There is a school affiliated with the the church I have attended all my life. I attended there for grades K-8 and received a great education. I attended a public high school and received a wonderful education there as well. Over the past couple of years enrollment has sharply declined, yet cost of enrollment has gone up (to compensate for the money lost by those leaving the school). Class size has always been small with, on average, ten to fifteen students a grade. My 8th grade graduating class was a class of nine. However, in the seventh and eighth grades combined there are five students this year. Where in years past there was a waiting list, this year there is a plethora of available seats. The total school for all nine grades has seventy-two students. To say the school is in crisis is an understatement.

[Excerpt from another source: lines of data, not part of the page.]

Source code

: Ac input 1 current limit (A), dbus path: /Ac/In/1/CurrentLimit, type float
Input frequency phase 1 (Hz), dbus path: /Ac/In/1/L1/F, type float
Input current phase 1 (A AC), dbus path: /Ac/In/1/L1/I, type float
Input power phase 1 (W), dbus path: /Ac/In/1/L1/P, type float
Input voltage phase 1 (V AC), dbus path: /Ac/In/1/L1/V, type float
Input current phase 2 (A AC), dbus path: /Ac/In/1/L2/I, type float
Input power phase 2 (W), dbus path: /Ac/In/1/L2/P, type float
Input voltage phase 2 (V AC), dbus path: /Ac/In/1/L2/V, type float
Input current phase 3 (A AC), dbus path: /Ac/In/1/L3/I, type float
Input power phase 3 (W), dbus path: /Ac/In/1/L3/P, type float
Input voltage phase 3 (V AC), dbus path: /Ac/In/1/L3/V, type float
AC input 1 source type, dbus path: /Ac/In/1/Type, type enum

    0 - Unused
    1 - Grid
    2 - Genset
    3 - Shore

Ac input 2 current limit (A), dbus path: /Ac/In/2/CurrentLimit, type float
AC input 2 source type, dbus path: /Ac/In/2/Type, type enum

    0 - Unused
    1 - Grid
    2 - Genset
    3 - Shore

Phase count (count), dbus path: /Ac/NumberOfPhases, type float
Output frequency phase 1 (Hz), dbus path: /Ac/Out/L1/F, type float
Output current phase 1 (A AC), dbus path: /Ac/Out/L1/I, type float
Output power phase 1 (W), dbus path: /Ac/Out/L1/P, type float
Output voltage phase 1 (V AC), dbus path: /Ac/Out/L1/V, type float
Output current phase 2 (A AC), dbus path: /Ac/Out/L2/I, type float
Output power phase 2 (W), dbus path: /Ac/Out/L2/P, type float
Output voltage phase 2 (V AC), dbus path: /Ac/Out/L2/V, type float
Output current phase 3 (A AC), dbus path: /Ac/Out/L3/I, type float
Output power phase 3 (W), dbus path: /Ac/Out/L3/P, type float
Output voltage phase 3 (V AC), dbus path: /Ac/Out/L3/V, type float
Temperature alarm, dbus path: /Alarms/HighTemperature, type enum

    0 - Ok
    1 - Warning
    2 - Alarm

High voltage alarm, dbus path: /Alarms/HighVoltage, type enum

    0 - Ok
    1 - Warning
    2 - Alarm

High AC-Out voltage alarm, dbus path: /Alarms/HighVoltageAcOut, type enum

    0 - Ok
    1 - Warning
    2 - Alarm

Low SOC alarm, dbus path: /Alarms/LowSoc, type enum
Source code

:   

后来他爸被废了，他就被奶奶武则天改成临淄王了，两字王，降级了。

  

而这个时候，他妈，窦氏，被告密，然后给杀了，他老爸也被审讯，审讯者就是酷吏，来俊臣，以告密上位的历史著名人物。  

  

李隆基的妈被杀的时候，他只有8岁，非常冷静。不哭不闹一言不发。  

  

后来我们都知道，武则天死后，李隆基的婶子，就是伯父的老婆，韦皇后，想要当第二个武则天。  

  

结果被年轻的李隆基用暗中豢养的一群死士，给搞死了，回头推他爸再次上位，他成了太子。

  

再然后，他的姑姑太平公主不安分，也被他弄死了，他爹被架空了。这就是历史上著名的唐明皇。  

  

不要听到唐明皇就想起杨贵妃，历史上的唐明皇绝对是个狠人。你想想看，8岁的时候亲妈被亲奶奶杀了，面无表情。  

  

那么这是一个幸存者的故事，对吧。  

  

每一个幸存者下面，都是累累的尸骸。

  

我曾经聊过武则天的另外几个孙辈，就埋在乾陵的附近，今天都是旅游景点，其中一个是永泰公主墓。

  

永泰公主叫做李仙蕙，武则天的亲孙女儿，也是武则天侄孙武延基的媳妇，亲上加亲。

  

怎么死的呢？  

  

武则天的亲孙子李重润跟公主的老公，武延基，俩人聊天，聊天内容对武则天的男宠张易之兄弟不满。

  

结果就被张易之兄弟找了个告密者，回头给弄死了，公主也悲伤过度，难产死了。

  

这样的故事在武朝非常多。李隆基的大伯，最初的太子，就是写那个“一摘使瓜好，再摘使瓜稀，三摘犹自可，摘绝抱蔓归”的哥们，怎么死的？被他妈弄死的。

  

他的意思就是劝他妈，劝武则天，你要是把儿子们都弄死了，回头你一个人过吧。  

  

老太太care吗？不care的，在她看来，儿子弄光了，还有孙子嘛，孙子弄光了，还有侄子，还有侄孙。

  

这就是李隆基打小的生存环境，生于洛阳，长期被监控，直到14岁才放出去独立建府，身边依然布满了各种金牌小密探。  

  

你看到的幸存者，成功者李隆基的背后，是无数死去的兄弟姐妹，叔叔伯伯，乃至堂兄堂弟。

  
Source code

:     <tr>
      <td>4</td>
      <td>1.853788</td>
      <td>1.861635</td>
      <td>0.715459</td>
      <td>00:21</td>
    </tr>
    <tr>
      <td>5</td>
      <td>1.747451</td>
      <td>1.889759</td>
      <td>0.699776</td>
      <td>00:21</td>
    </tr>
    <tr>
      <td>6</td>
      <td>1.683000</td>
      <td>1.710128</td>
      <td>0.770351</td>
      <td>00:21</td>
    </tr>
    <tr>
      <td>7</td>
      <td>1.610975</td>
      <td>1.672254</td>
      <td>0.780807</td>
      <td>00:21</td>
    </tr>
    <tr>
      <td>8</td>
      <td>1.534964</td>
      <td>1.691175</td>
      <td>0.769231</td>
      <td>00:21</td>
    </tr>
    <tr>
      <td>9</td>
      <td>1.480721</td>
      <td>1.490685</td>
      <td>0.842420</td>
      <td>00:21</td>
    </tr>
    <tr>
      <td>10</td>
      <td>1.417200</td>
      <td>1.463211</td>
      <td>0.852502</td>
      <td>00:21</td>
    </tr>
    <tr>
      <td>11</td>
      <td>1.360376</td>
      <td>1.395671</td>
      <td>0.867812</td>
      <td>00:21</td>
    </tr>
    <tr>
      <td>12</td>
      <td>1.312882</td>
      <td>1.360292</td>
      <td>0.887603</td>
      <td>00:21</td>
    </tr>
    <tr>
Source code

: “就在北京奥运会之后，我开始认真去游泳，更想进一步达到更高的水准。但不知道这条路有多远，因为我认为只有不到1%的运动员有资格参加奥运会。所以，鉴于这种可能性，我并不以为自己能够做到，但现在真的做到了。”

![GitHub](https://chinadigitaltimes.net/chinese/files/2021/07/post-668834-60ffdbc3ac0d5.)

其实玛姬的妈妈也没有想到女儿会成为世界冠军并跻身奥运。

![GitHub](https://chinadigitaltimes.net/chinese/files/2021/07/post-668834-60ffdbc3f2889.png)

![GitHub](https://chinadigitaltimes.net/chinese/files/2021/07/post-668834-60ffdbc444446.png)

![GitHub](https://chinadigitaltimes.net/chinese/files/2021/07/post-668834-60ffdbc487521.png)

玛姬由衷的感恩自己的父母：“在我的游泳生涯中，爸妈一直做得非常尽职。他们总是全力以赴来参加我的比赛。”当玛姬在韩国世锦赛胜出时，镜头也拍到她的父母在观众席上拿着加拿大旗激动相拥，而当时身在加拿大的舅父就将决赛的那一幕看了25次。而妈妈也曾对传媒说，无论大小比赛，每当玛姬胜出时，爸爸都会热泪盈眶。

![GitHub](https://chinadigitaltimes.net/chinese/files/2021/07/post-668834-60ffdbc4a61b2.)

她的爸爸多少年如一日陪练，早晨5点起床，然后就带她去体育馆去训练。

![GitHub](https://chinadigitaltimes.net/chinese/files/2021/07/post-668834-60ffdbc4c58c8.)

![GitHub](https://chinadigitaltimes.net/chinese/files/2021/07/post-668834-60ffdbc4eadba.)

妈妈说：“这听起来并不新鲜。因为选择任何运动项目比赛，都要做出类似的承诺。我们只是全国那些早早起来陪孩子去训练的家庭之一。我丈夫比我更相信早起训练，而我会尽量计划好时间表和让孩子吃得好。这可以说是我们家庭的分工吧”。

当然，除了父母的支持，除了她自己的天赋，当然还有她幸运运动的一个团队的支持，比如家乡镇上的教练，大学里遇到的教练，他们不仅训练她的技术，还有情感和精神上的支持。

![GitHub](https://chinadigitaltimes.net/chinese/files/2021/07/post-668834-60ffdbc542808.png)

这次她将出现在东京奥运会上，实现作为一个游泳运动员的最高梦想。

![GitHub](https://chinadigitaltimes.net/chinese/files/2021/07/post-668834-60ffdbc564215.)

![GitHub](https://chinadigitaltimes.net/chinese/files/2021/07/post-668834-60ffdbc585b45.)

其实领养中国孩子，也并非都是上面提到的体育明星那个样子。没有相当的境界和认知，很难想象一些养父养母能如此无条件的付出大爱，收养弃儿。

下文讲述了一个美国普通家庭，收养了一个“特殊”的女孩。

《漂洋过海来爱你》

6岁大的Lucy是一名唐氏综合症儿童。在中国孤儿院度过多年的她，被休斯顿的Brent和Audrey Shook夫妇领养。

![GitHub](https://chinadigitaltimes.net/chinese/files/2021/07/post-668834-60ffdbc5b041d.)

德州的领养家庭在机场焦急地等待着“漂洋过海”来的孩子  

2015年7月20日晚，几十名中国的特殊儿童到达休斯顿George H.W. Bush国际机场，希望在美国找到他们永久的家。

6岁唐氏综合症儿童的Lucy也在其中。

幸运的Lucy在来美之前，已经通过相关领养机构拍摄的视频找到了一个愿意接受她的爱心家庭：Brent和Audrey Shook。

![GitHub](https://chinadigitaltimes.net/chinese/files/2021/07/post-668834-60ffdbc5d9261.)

One of the options that is on the table is combining more than two grade levels in a singular classroom (currently K is alone as is 1st grade and second grade, third and fourth are combined, fifth and sixth are combined, and seventh and eighth are combined and even with the combined grades no classroom has more than fifteen students). To me this just does not seem like a wise move beyond the financial reasons. Combining second, third, and fourth, or fourth, fifth, and sixth or any other combination raises a couple of concerns.
First, there is a big age difference between a second and fourth grader. While only two numerical years separate those grades there is a vast divide when it comes to maturity and social development. I think it is a great disservice and potentially harmful for students to be shoved into a classroom with those that aren't technically their peers. My other concern is that now one teacher is responsible for teaching all subjects to three grade levels instead of one to two grade levels. Obviously, those kids are getting short-changed somewhere. In the time the teacher previously taught two grade levels, he/she now needs to teach three grade levels. I don't care how great of a teacher it is or how bright the students are something is falling by the wayside. Furthermore, one would now be paying the same price (or possibly more, if tuition yet again increases) for less instructional time. Eight hours of the day are now divided by three instead of one or two as they had been in the past.
By comparison, the public school system already has large class sizes. With our state proposing more budget cuts in education the chance that class sizes will again increase isn't just a possibility but a strong likelihood. While large class sizes at the high school level don't concern me as much, class sizes in the younger, formidable ages concerns me greatly. I don't want my daughter (who begins Kinder next year) to be one of thirty-five or forty kids and that is now a possibility. So, while the class size, even with three grade levels, would be considerably smaller at the parochial school the larger public classroom would at least have one to two teachers teaching the same grade level all day and not trying to divide his/her time between multiple levels. Plus, it's free.
While the parochial school has always been a possibility my husband and I decided months ago we would send her to the local public school and while I still feel confident in this decisions and feel that ultimately she would receive a better education, become more well-rounded, and be able to participate in more extracurriculars, I am waiting on the edge of my seat to see what happens to the class sizes as our state tries to deal with our budget crisis. On the flip side, cost is the primary concern of sending her to the parochial school along with what we feel to be an inferior gifted program, not as clear of a curriculum, and growing concern about class size (although on the opposite end of the spectrum....classes too small and being boosted in numbers by combining many grades). If this trend keeps up, it won't be long before it is a single room school house reminiscent of a time long since passed.
What are/were some of your concerns when it came to your children and education. Did they attend private, public or parochial schools? What led you to those decisions?
2 comments:
Ironically, we are just now making this decision. We always assumed Michael would go to public school, as we live in a great school district. But he is having a lot of trouble in pre-school this year and kindergarten is 24 kids, which seems like an awful lot of 5 year olds. So all of a sudden I am researching private schools.
We sent our children to parochial school K-8, then a large, 2000 student public high school. I've always felt parochial gives a really effective, strong education background enabling the students to later take on any educational endeavor. I also wanted them to have a good understanding of their faith, which is incorporated into the parochial day and affects how we live our lives.